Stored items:
******************************
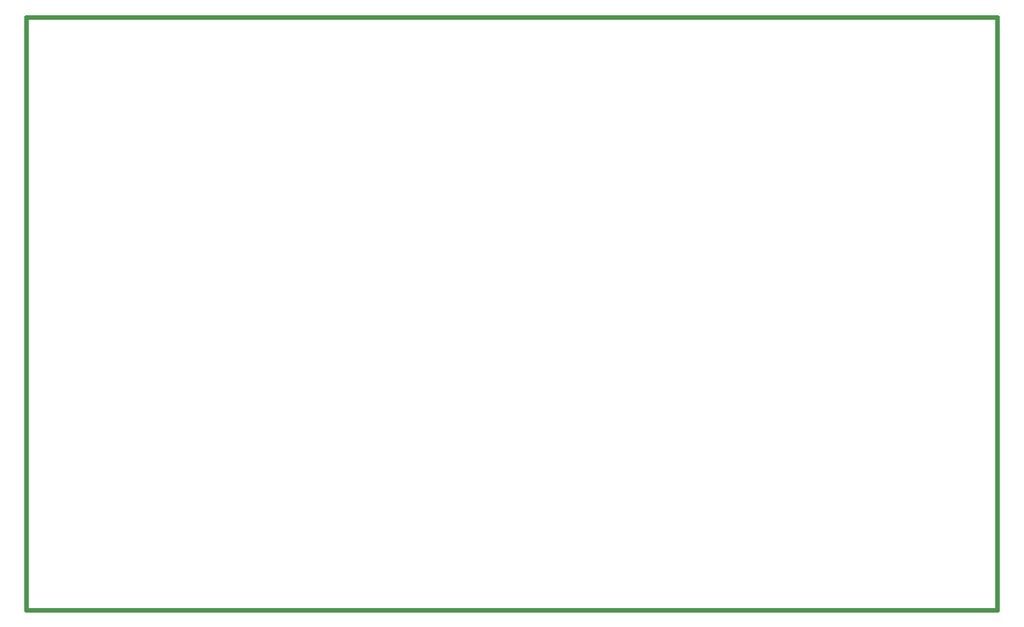
<source format=gbr>
G04 (created by PCBNEW-RS274X (2012-01-19 BZR 3256)-stable) date 16/02/2013 15:24:50*
G01*
G70*
G90*
%MOIN*%
G04 Gerber Fmt 3.4, Leading zero omitted, Abs format*
%FSLAX34Y34*%
G04 APERTURE LIST*
%ADD10C,0.006000*%
%ADD11C,0.015000*%
G04 APERTURE END LIST*
G54D10*
G54D11*
X00000Y00000D02*
X35000Y00000D01*
X00000Y22000D02*
X00000Y00000D01*
X00250Y22000D02*
X00000Y22000D01*
X36000Y22000D02*
X00250Y22000D01*
X36000Y00000D02*
X36000Y00500D01*
X36000Y21500D02*
X36000Y22000D01*
X36000Y00000D02*
X35000Y00000D01*
X36000Y21500D02*
X36000Y00500D01*
M02*

</source>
******************************
▶ PROBLEM DETAILS
Would you retype every line shown above exactly, leaving the pictures aside?

▶ RESULT FOR THIS EXERCISE
<source format=gbr>
G04 (created by PCBNEW-RS274X (2012-01-19 BZR 3256)-stable) date 16/02/2013 15:24:50*
G01*
G70*
G90*
%MOIN*%
G04 Gerber Fmt 3.4, Leading zero omitted, Abs format*
%FSLAX34Y34*%
G04 APERTURE LIST*
%ADD10C,0.006000*%
%ADD11C,0.015000*%
G04 APERTURE END LIST*
G54D10*
G54D11*
X00000Y00000D02*
X35000Y00000D01*
X00000Y22000D02*
X00000Y00000D01*
X00250Y22000D02*
X00000Y22000D01*
X36000Y22000D02*
X00250Y22000D01*
X36000Y00000D02*
X36000Y00500D01*
X36000Y21500D02*
X36000Y22000D01*
X36000Y00000D02*
X35000Y00000D01*
X36000Y21500D02*
X36000Y00500D01*
M02*

</source>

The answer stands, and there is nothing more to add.